The company I work with is exploring switching some of our processes to be more Workflow dependent.
Currently we use choreography and event driven design to analyze our data (provided by clients).
The analysis code runs on lambda and is triggered by SNS and SQS messages when said data is uploaded to our storage (S3). Some of our lambdas are in Python, others in Typescript
Couple of challenges we run into:
When running this orchestration is ability to wait for N pieces of data before running the processing (fan in).
Observability: As our system grows, the ability to take into account the number of downstream processes the event could trigger downstream is a problem.
Replayable: We want to retry/replay workflows if they fail for some reason.
Versioning: Currently when we update the workflow we are affecting all in-flight messages. We want to have the choice for this so as to not affect currently running workflows.
Products we explored:
Camunda
AWS Step Functions
Apache Airflow (don’t like this as much since its python)
We were thinking of doing some exploratory work so I wanted to get some opinions on whether Temporal is a good choice for our problem. From the docs I’ve read Temporal seems to lean towards a more synchronous workflow execution which would be quite the lift for us to move all of our analytics to.
From the docs I’ve read Temporal seems to lean towards a more synchronous workflow execution which would be quite the lift for us to move all of our analytics to.
I think this is a wrong impression. Temporal is inherently asynchronous and is well suited for event driven use cases.
Temporal scales out with the number of workflow executions. A single workflow execution has limited throughput. Does your use case imply a large number of relatively low traffic entities?
What is you maximum rate of events per second per entity and aggregated across all entities?
Yeah I read it wrong thats my bad. It’s good to hear that we can run async workflows on Temporal.
In what ways do you mean that a single workflow has limited throughput?
To put an example for our case, we have Entity X, Y, and Z.
A single entity X relates to many Y entities. Similarly, a single entity (<5) Y relates to many (<5) Z entities. Z entities hold data that we receive from clients.
We then process data bottom-up the tree. So first process Z entities, then Y (aggregates Z data), then X (aggregates Y data).
We have to wait for Z analytics to complete before Y starts, and similarly with X analysis (hence the fan-in condition stated above).
Currently, we expect less than 1 event/second on an entity (this will probably change as we expand the workflow). We also process a small number (20-50) Y entities day so our workload isn’t big by any means.

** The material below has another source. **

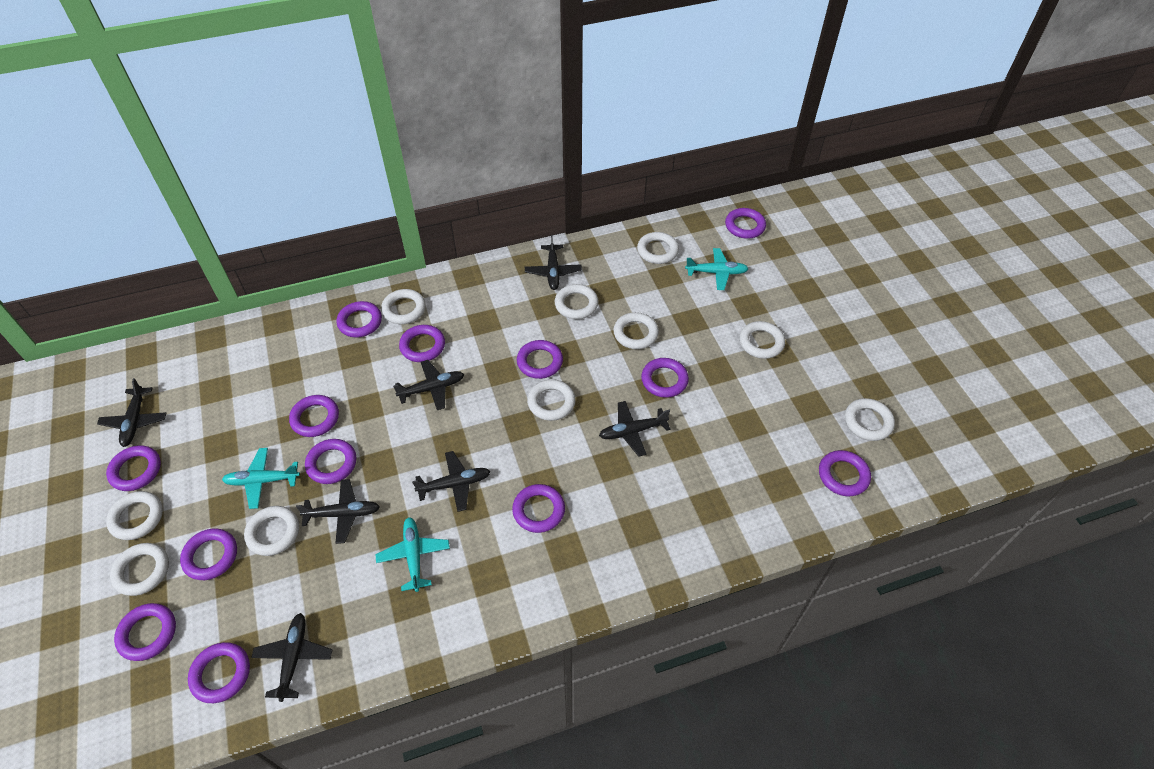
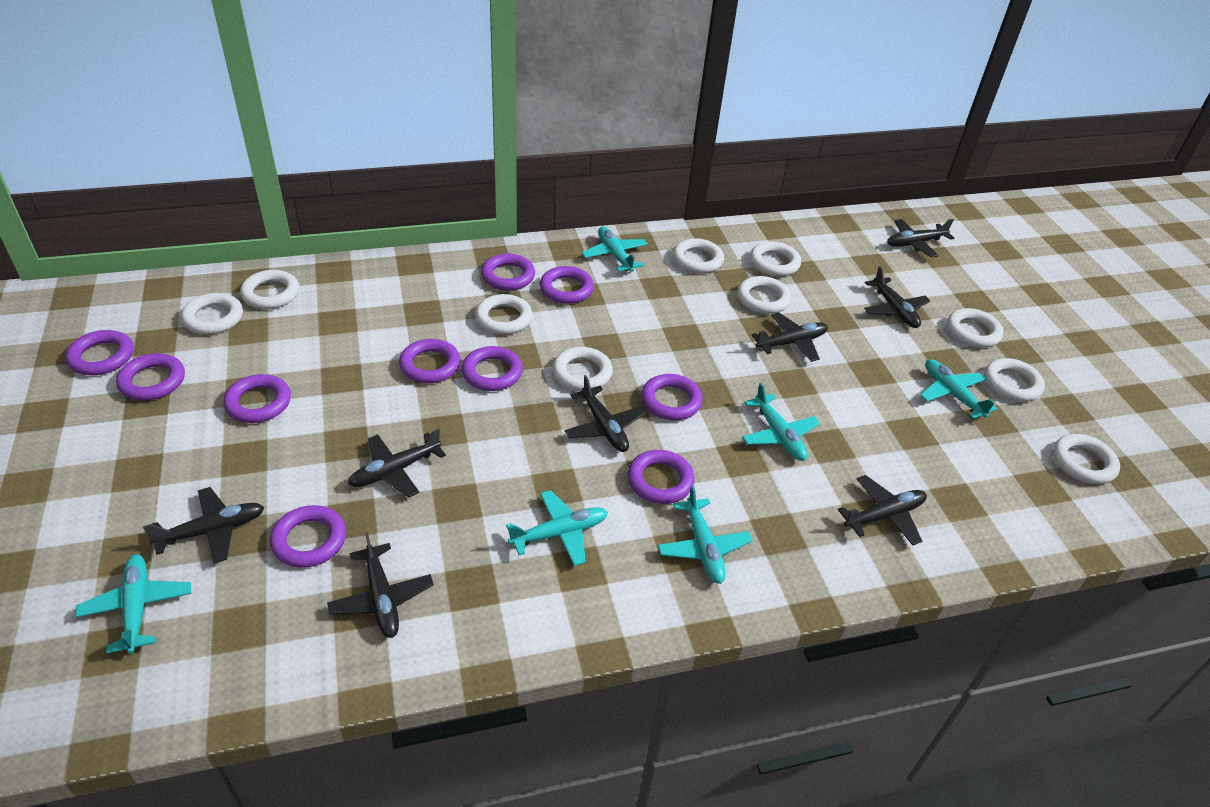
black plane: 7 -> 8
purple ring: 13 -> 10
turquoise plane: 3 -> 6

Since we run async lambdas as analytics engines, is it recommended for a workflow’s activity to send a request to async lambdas and then have the workflow wait for a signal that the async process has finished? I’m trying to figure out a way how to integrate temporal not sure if this is a popular pattern used with Temporal already.
Yes, the activity for submit and signal to complete is a good pattern in this case. This allows retrying submit request in case of failures pretty fast and still wait as long as needed for the completion.